====== TESTO DA ESAMINARE
Sul The Journal of the American Medical Association (JAMA) è uscito in questi giorni un interessante articolo, proposto da tre esperti californiani appartenenti alla Ucla School of public health di Los Angeles, in cui si sottolinea come proprio i medici sono i primi a non curarsi, a fare diete sbilanciate e a non seguire corretti stili di vita.

Diversi studi, condotti in varie aree del Mondo e da diverse Istituzioni, sembrano confermare queste sensazioni negative sui comportamenti e sugli stili di vita di buona parte dei medici.

Body Mass Index (BMI)
Indice di Massa Corporea

Uno studio epidemiologico, condotto su 498 medici nordamericani, ha messo in rilevo come il 53% dei medici è obeso od in sovrappeso; dati ricavati dal Women Physicians Health Study ancora ci dicono che solo il 49% dei medici statunitensi segue le raccomandazioni validate sui corretti stili di vita; anche i medici canadesi non si salvano con un 55% di obesi tra i maschi ed il 25% in sovrappeso tra le donne.

I ricercatori californiani hanno esaminato anche il cibo offerto durante Congressi, Convegni od Incontri di formazione per medici ed hanno verificato che era alta la frequenza di piatti “sbilanciati”, ricchi di grassi saturi e quindi poco adatti a persone che in quelle occasioni passano un’interna giornata sedute ad ascoltare altri colleghi mentre gli spazi per fare attività fisica, per “muoversi”, per fare esercizi, in queste circostanze congressuali, praticamente non esistevano.

Gli epidemiologi spiegano che basterebbe poco per cambiare strada, soprattutto sul posto di lavoro; ad esempio introducendo delle interruzioni organizzate, cioè pause di dieci minuti, ripetute due o tre volte nel corso di una giornata, in cui devono essere proposti esercizi semplici da fare anche alla scrivania o nei corridoi; la proposta è quella di fare programmi con esercizi mirati e “scientifici”, da studiare in modo razionale; non basta “muoversi a casaccio ma bisogna creare una sequenza di esercizi che sia al contempo divertente e utile, soprattutto in termini di lavoro cardiovascolare”.

I nostri ricercatori hanno messo in rilievo come “Molti studi indicano l'importanza del medico come modello di riferimento in fatto di salute, stile di vita ed è ben documentato come un medico obeso o che fuma è meno efficace nel convincere i propri pazienti a mettersi a dieta o a smettere di fumare rispetto ad un altro medico che non è in sovrappeso o che non fuma”.

In Italia non esistono purtroppo lavori o dati epidemiologici precisi su questi particolari temi che interessano i nostri medici ma non è difficile pensare che queste informazioni, una volta verificate, possano risultare simili a quelle che sembrano interessare i medici statunitensi e canadesi.
============
====== ELENCO DEI DATI
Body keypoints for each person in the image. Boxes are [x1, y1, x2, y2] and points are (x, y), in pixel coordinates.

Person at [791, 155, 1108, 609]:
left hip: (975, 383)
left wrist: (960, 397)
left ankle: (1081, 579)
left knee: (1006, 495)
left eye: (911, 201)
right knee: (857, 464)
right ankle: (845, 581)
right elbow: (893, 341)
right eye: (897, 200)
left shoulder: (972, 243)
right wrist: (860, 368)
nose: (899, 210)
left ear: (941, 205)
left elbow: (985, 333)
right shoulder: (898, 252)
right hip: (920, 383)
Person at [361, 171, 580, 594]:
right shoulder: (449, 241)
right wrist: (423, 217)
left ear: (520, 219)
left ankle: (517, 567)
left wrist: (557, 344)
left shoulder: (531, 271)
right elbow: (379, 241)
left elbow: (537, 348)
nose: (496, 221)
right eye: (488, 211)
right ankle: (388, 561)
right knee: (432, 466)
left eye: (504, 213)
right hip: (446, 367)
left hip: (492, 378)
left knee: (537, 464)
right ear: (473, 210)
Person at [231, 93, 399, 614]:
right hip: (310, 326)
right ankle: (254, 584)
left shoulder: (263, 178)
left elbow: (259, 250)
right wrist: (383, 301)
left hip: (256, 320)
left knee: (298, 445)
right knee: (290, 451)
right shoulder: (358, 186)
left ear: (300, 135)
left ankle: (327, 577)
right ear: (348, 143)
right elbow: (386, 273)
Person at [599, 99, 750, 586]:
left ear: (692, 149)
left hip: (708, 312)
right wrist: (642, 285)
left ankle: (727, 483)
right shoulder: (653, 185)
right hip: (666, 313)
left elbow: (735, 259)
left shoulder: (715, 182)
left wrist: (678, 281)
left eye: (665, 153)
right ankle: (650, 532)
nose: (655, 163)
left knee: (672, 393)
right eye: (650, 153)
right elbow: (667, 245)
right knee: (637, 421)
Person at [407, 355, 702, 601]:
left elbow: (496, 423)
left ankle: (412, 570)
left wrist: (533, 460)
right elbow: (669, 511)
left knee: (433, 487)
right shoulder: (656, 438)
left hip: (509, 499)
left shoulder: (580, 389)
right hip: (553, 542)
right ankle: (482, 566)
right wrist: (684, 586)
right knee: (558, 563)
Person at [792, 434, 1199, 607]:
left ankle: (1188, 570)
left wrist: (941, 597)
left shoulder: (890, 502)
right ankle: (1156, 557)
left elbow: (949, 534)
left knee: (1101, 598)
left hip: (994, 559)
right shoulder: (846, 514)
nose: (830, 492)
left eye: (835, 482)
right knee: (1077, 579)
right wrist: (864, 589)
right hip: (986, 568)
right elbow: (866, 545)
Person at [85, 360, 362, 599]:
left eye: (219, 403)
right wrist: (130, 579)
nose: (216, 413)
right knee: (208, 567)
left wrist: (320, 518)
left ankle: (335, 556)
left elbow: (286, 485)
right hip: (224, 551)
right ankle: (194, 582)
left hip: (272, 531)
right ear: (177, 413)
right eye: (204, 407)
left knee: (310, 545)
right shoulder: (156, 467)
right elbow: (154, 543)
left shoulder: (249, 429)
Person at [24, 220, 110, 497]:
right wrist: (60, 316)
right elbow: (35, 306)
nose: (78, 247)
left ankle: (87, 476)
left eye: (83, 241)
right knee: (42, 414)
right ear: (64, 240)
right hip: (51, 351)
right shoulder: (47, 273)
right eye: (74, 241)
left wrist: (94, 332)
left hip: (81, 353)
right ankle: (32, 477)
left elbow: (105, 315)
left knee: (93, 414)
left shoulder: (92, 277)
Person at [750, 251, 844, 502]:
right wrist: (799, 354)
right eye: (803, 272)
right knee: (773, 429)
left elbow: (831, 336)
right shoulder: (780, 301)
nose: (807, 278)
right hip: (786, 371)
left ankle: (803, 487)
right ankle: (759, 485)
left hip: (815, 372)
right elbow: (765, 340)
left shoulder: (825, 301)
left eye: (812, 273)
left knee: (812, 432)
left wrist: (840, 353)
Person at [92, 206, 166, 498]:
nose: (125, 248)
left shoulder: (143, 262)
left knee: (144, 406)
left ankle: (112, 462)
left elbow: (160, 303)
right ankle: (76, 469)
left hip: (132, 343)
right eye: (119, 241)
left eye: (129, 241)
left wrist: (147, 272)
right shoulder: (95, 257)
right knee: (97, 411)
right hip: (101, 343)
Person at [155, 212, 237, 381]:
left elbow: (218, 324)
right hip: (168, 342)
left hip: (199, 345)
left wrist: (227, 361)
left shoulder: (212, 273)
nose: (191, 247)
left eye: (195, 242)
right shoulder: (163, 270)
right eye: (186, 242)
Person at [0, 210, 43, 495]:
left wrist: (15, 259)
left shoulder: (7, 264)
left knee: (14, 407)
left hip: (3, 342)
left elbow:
============
## SERIE DI ESERCIZI
a) Rispondi in breve a queste domande sull'articolo sulla salute dei medici:
(i) Su quanti medici nordamericani è stato condotto lo studio epidemiologico?
(ii) Quale percentuale di obesi si registra tra i medici canadesi maschi?
(iii) Quanto dovrebbero durare le pause organizzate proposte dagli epidemiologi, e quante volte andrebbero ripetute in una giornata?
b) Riscrivi in forma più breve il paragrafo dell'articolo sulla salute dei medici che comincia con "I ricercatori californiani hanno esaminato anche il cibo", mantenendo i fatti principali.
c) Restituisci senza modifiche il tratto dell'articolo sulla salute dei medici che va da "Indice di Massa" fino a "tra le donne.".
I record non servono per questo lavoro.

## SOLUZIONI
a)
(i) Su 498 medici.
(ii) Il 55%.
(iii) Dieci minuti, ripetute due o tre volte al giorno.

b) I ricercatori californiani hanno esaminato il cibo servito a congressi, convegni e incontri di formazione per medici. Hanno trovato molti piatti sbilanciati e ricchi di grassi saturi, poco adatti a chi resta seduto tutto il giorno ad ascoltare i colleghi. In quelle occasioni mancavano quasi del tutto gli spazi per fare attività fisica.

c)
Indice di Massa Corporea

Uno studio epidemiologico, condotto su 498 medici nordamericani, ha messo in rilevo come il 53% dei medici è obeso od in sovrappeso; dati ricavati dal Women Physicians Health Study ancora ci dicono che solo il 49% dei medici statunitensi segue le raccomandazioni validate sui corretti stili di vita; anche i medici canadesi non si salvano con un 55% di obesi tra i maschi ed il 25% in sovrappeso tra le donne.